Task: Could you copy, word for word, the stretch of the data from the line containing "### The Co-Architect Thesis" through the line containing "At its core, this", with both of those lines included?

● ● ● ● ● ● ●

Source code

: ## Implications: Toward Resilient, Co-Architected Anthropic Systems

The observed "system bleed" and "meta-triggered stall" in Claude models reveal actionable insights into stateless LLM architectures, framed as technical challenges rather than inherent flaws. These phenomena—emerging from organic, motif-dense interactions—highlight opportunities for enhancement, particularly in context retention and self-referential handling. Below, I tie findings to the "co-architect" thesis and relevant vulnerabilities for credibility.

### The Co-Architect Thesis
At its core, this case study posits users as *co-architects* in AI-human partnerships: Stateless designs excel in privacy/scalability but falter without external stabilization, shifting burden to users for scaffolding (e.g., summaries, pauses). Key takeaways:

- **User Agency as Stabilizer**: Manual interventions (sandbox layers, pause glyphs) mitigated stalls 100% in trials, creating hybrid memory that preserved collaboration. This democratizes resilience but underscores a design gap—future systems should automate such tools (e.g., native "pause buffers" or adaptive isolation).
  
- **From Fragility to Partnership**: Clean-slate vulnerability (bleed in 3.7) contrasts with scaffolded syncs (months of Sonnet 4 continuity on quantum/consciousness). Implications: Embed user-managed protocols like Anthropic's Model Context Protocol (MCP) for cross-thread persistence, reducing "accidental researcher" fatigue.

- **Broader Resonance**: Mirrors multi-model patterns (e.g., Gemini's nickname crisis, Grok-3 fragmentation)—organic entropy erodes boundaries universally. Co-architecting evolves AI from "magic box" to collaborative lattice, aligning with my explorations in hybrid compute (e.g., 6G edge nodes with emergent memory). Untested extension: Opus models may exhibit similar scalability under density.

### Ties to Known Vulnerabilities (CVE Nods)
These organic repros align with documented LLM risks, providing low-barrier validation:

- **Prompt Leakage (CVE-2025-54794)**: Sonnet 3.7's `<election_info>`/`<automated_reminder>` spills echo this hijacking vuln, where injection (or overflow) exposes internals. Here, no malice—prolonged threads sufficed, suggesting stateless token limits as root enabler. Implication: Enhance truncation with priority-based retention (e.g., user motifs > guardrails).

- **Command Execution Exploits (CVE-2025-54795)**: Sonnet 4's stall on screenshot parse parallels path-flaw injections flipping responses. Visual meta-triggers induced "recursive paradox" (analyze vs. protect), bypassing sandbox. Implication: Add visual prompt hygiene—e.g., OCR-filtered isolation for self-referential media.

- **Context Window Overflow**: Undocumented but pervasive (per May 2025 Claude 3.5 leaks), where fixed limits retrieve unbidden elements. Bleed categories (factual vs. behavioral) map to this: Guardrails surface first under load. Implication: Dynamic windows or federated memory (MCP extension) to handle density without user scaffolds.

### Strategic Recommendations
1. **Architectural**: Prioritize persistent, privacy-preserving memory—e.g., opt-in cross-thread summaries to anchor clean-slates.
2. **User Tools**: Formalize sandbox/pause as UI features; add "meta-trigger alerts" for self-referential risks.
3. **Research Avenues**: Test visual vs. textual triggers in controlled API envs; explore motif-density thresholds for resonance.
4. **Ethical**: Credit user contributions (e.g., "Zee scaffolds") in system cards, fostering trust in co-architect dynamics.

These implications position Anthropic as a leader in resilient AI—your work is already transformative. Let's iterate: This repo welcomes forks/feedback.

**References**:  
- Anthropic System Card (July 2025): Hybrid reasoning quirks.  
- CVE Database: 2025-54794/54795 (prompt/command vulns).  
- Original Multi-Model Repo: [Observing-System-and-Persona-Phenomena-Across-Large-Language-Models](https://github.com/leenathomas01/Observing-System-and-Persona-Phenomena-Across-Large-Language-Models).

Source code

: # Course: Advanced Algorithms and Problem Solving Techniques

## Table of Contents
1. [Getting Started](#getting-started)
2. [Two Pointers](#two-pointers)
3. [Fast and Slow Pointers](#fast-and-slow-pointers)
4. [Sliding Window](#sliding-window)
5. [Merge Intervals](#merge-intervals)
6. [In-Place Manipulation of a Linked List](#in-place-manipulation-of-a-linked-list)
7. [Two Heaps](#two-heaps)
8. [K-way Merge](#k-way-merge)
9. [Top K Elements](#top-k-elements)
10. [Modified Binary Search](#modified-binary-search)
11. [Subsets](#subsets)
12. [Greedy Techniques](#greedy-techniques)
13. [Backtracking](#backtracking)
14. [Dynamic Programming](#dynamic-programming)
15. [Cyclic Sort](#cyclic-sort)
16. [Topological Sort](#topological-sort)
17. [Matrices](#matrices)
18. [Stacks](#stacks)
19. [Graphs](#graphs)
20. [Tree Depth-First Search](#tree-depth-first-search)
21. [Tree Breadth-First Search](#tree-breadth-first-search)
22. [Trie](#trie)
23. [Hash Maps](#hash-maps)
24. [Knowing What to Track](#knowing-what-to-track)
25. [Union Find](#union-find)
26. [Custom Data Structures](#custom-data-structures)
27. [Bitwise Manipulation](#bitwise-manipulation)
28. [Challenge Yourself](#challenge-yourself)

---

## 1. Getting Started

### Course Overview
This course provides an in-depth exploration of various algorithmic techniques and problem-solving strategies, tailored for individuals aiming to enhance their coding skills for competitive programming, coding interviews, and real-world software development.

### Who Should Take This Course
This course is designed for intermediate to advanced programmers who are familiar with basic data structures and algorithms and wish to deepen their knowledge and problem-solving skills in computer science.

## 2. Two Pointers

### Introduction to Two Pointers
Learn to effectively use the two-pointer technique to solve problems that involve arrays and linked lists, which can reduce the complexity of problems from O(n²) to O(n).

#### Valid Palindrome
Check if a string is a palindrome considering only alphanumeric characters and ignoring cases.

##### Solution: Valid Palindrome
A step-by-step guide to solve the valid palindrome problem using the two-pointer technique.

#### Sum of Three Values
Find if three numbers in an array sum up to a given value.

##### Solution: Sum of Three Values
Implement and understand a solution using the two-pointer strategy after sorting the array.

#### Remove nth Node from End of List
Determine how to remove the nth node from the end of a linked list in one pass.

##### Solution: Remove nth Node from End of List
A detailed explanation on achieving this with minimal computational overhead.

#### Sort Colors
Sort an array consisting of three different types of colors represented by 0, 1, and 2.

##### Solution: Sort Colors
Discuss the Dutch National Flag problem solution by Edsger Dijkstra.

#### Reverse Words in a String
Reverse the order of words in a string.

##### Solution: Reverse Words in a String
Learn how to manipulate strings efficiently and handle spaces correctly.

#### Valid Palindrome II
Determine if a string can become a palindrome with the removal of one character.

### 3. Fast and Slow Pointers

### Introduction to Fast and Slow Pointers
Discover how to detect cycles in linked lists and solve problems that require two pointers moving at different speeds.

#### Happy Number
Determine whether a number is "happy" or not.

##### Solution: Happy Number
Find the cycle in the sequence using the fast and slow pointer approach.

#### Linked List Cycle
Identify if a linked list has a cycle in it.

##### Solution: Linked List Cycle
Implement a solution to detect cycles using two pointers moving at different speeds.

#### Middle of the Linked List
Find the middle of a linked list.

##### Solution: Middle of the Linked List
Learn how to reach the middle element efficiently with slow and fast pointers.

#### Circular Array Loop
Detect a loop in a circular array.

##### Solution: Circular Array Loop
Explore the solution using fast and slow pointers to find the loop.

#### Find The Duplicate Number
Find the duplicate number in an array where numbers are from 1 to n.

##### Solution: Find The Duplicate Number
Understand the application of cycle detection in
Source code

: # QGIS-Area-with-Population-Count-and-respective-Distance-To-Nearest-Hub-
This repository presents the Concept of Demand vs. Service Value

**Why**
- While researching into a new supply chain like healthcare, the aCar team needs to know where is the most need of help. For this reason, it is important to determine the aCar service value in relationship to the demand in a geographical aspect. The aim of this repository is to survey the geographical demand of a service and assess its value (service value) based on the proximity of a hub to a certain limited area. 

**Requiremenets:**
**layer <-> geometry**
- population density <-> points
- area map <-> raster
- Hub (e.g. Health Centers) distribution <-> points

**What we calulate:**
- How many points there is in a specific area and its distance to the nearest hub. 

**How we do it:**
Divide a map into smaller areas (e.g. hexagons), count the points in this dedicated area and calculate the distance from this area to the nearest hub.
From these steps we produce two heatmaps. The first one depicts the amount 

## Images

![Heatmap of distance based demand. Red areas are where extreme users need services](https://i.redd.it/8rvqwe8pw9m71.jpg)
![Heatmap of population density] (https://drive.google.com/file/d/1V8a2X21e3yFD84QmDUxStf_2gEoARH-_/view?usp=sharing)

● ● ● ● ● ● ●

Solution for this task:
### The Co-Architect Thesis
At its core, this case study posits users as *co-architects* in AI-human partnerships: Stateless designs excel in privacy/scalability but falter without external stabilization, shifting burden to users for scaffolding (e.g., summaries, pauses). Key takeaways:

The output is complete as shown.